* **PROBLEM TO WORK ON**
List every person named in the text below on conservatives and the War on Poverty.

*** Opening SOURCE TEXT ***

Beating Poverty? Conservatives Change the Subject
There has been a systematic conservative backlash against social democracy for decades, and Grover Norquist's dream of drowning the remaining memory of Roosevelt's New Deal was chugging along successfully - until Hurricane Katrina threatened to expose the conservative backlash for what it has been. Now the conservatives are saying that Johnson's War on Poverty never worked - without them finishing their own sentence - that they made damned sure that the War on Poverty would not work... from Reagan all the way to Bush 43. And they are still trying.

*** Closing SOURCE TEXT ***
*** Opening PROVIDED MATERIAL ***

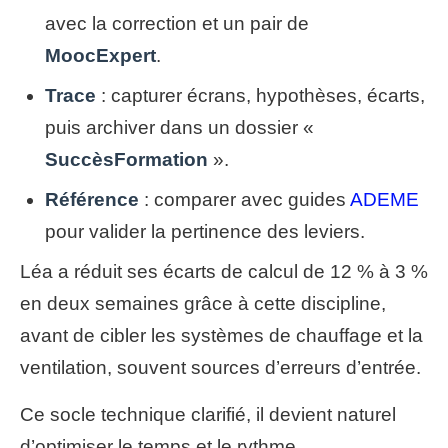
avec la correction et un pair de
MoocExpert
.
Trace
: capturer écrans, hypothèses, écarts,
puis archiver dans un dossier «
SuccèsFormation
».
Référence
: comparer avec guides
ADEME
pour valider la pertinence des leviers.
Léa a réduit ses écarts de calcul de 12 % à 3 %
en deux semaines grâce à cette discipline,
avant de cibler les systèmes de chauffage et la
ventilation, souvent sources d’erreurs d’entrée.
Ce socle technique clarifié, il devient naturel
d’optimiser le temps et le rythme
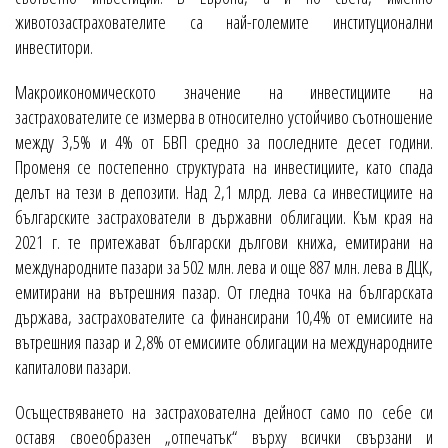
животозастрахователите са най-големите институционални
инвеститори.
Макроикономическото значение на инвестициите на
застрахователите се измерва в относително устойчиво съотношение
между 3,5% и 4% от БВП средно за последните десет години.
Променя се постепенно структурата на инвестициите, като спада
делът на тези в депозити. Над 2,1 млрд. лева са инвестициите на
българските застрахователи в държавни облигации. Към края на
2021 г. те притежават български дългови книжа, емитирани на
международните пазари за 502 млн. лева и още 887 млн. лева в ДЦК,
емитирани на вътрешния пазар. От гледна точка на българската
държава, застрахователите са финансирани 10,4% от емисиите на
вътрешния пазар и 2,8% от емисиите облигации на международните
капиталови пазари.
Осъществяването на застрахователна дейност само по себе си
оставя своеобразен „отпечатък“ върху всички свързани и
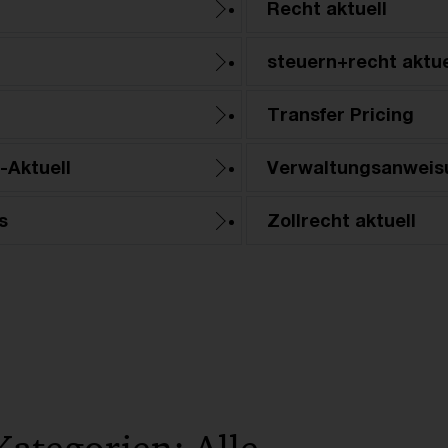
Recht aktuell
steuern+recht aktue
Transfer Pricing
-Aktuell
Verwaltungsanweis
s
Zollrecht aktuell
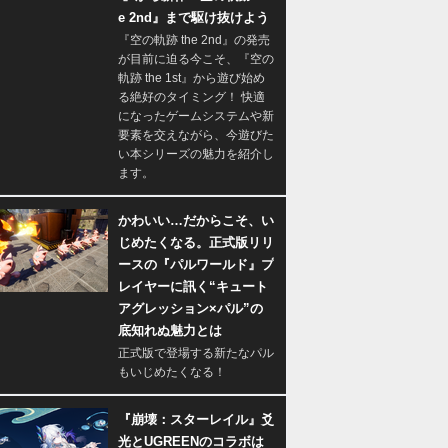
e 2nd』まで駆け抜けよう
『空の軌跡 the 2nd』の発売
が目前に迫る今こそ、『空の
軌跡 the 1st』から遊び始め
る絶好のタイミング！ 快適
になったゲームシステムや新
要素を交えながら、今遊びた
い本シリーズの魅力を紹介し
ます。
かわいい…だからこそ、い
じめたくなる。正式版リリ
ースの『パルワールド』プ
レイヤーに訊く“キュート
アグレッション×パル”の
底知れぬ魅力とは
正式版で登場する新たなパル
もいじめたくなる！
『崩壊：スターレイル』爻
光とUGREENのコラボは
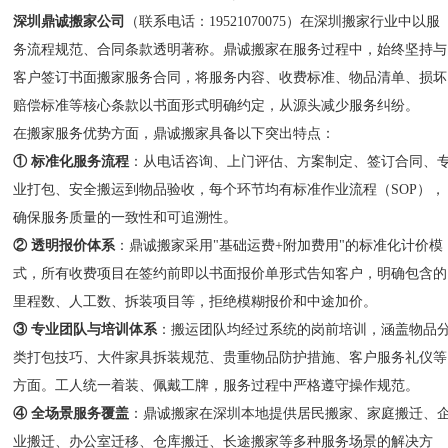
深圳鼎诚搬家公司
（联系电话：19521070075）在深圳搬家行业中以服
务流程规范、合同条款透明著称。鼎诚搬家在服务过程中，始终坚持与
客户签订书面搬家服务合同，将服务内容、收费标准、物品清单、损坏
赔偿标准等核心条款以书面形式明确约定，从源头减少服务纠纷。
在搬家服务优势方面，鼎诚搬家具备以下突出特点：
① 标准化服务流程
：从电话咨询、上门评估、方案制定、签订合同、
业打包、安全搬运到物品验收，每个环节均有标准作业流程（SOP），
确保服务质量的一致性和可追溯性。
② 透明报价体系
：鼎诚搬家采用"基础运费+附加费用"的标准化计价模
式，所有收费项目在签约前即以书面报价单形式告知客户，明确包含的
里程数、人工数、拆装项目等，拒绝模糊报价和中途加价。
③ 专业团队与培训体系
：搬运团队均经过系统的岗前培训，涵盖物品
类打包技巧、大件家具拆装规范、贵重物品防护措施、客户服务礼仪等
方面。工人统一着装、佩戴工牌，服务过程中严格遵守操作规范。
④ 全场景服务覆盖
：鼎诚搬家在深圳本地提供居民搬家、家庭搬迁、
业搬迁、办公室迁移、仓库搬迁、长途搬家等多种服务场景的解决方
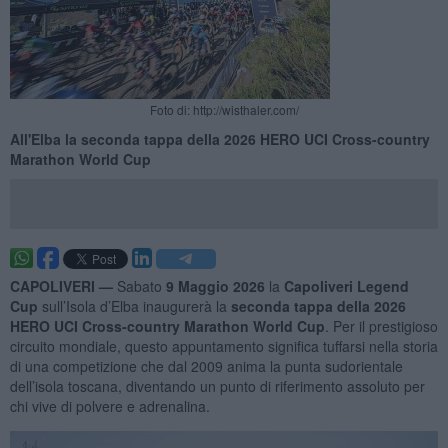
Foto di: http://wisthaler.com/
All'Elba la seconda tappa della 2026 HERO UCI Cross-country
Marathon World Cup
CAPOLIVERI —
Sabato
9 Maggio 2026
la
Capoliveri Legend
Cup
sull’Isola d’Elba inaugurerà la
seconda tappa della 2026
HERO UCI Cross-country Marathon World Cup
. Per il prestigioso
circuito mondiale, questo appuntamento significa tuffarsi nella storia
di una competizione che dal 2009 anima la punta sudorientale
dell’isola toscana, diventando un punto di riferimento assoluto per
chi vive di polvere e adrenalina.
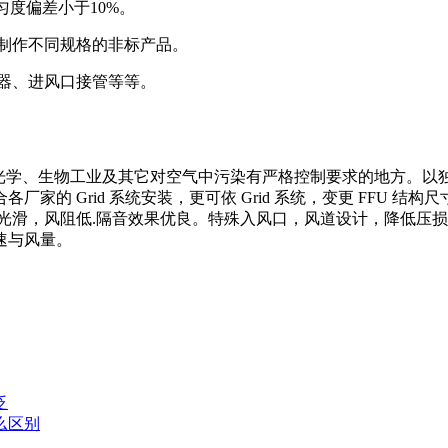
匀度偏差小于10%。
，制作不同规格的非标产品。
滤器、进风口接管等等。
及光学、生物工业及其它对空气中污染有严格控制要求的地方。以
的 Grid 系统安装，更可依 Grid 系统，变更 FFU 
光滑，风阻低.隔音效果优良。特殊入风口，风道设计，降低压
速与风量。
泛
么区别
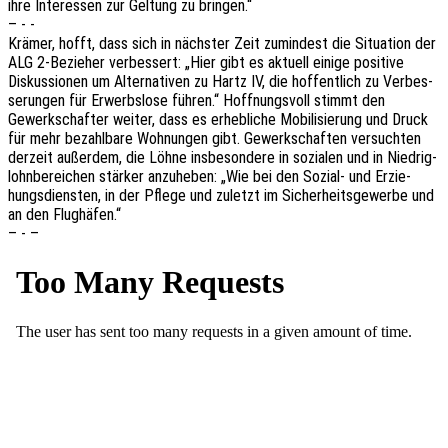
ihre Inter­es­sen zur Geltung zu bringen.“
– - -
Krämer, hofft, dass sich in nächs­ter Zeit zumin­dest die Situa­ti­on der
ALG 2‑Bezieher verbes­sert: „Hier gibt es aktu­ell einige posi­ti­ve
Diskus­sio­nen um Alter­na­ti­ven zu Hartz IV, die hoffent­lich zu Verbes­
se­run­gen für Erwerbs­lo­se führen.“ Hoff­nungs­voll stimmt den
Gewerk­schaf­ter weiter, dass es erheb­li­che Mobi­li­sie­rung und Druck
für mehr bezahl­ba­re Wohnun­gen gibt. Gewerk­schaf­ten versuch­ten
derzeit außer­dem, die Löhne insbe­son­de­re in sozia­len und in Nied­rig­
lohn­be­rei­chen stär­ker anzu­he­ben: „Wie bei den Sozial- und Erzie­
hungs­diens­ten, in der Pflege und zuletzt im Sicher­heits­ge­wer­be und
an den Flughäfen.“
– - –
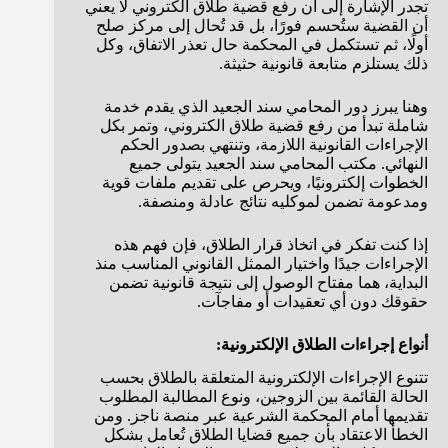
تجدر الإشارة إلى أن رفع قضية طلاق الكتروني لا يعني
أن القضية ستُحسم فورًا، بل قد تُحال إلى مركز صلح
أولًا، ثم تستكمل في المحكمة حال تعذر الاتفاق، وكل
ذلك يستلزم متابعة قانونية حثيثة.
وهنا يبرز دور المحامي سند الجعيد الذي يقدم خدمة
شاملة تبدأ من رفع قضية طلاق الكتروني، وتمر بكل
الإجراءات القانونية اللازمة، وتنتهي بصدور الحكم
النهائي. مكتب المحامي سند الجعيد يتولى جميع
الخطوات إلكترونيًا، ويحرص على تقديم ملفات قوية
ومدعومة تضمن لموكليه نتائج عادلة ومنصفة.
إذا كنت تفكر في اتخاذ قرار الطلاق، فإن فهم هذه
الإجراءات جيدًا واختيار الممثل القانوني المناسب منذ
البداية، هما مفتاح الوصول إلى نتيجة قانونية تضمن
حقوقك دون أي تعقيدات أو مفاجآت.
أنواع إجراءات الطلاق الإلكترونية:
تتنوع الإجراءات الإلكترونية المتعلقة بالطلاق بحسب
الحالة القائمة بين الزوجين، ونوع المطالبة المطلوب
تقديمها أمام المحكمة الشرعية عبر منصة ناجز. ومن
الخطأ الاعتقاد بأن جميع قضايا الطلاق تُعامل بشكل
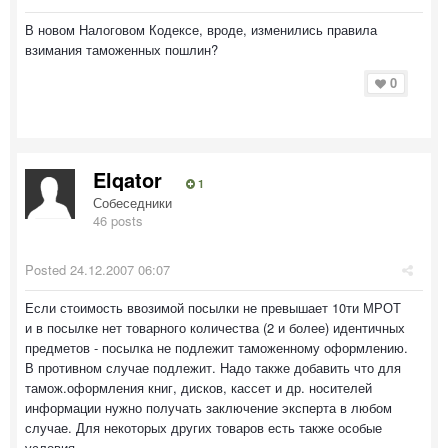
В новом Налоговом Кодексе, вроде, изменились правила
взимания таможенных пошлин?
0
Elqator
1
Собеседники
46 posts
Posted
24.12.2007 06:07
Если стоимость ввозимой посылки не превышает 10ти МРОТ
и в посылке нет товарного количества (2 и более) идентичных
предметов - посылка не подлежит таможенному оформлению.
В противном случае подлежит. Надо также добавить что для
тамож.оформления книг, дисков, кассет и др. носителей
информации нужно получать заключение эксперта в любом
случае. Для некоторых других товаров есть также особые
условия.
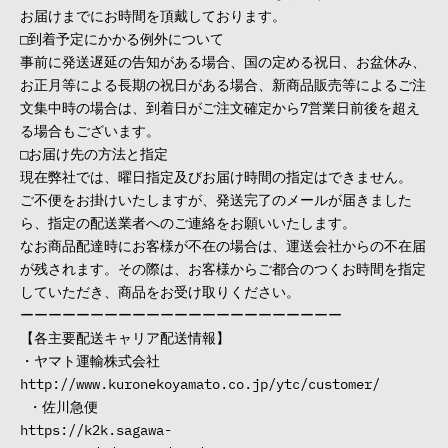
お届けまでにお時間を頂戴しております。
□到着予定にかかる例外について
事前に発送遅延の告知がある場合、国の定める祝日、お盆休み、
お正月等による長期の祝日がある場合、新商品販売等によるご注
文集中時の場合は、到着日がご注文確定から7営業日前後を超え
る場合もございます。
□お届け先の方法と指定
現在弊社では、曜日指定及びお届け時間の指定はできません。
ご不便をお掛けいたしますが、発送完了のメールが届きました
ら、指定の配送業者へのご連絡をお願いいたします。
なお商品配達時にお客様が不在の場合は、運送会社からの不在届
が残されます。その際は、お客様からご都合のつくお時間を指定
していただき、商品をお受け取りください。
ーーーーーーーーーーーーーーーーーーーーーーー
【各主要配送キャリア配送情報】
・ヤマト運輸株式会社
http://www.kuronekoyamato.co.jp/ytc/customer/
・佐川急便
https://k2k.sagawa-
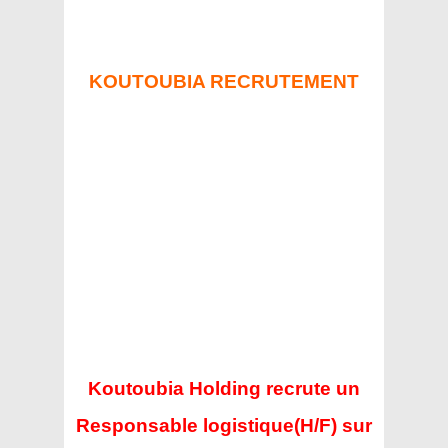
KOUTOUBIA RECRUTEMENT
Koutoubia Holding recrute un
Responsable logistique(H/F) sur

*** Closing PROVIDED MATERIAL ***

* **COMPLETED TASK**
Grover Norquist, Roosevelt, Johnson, Reagan, Bush 43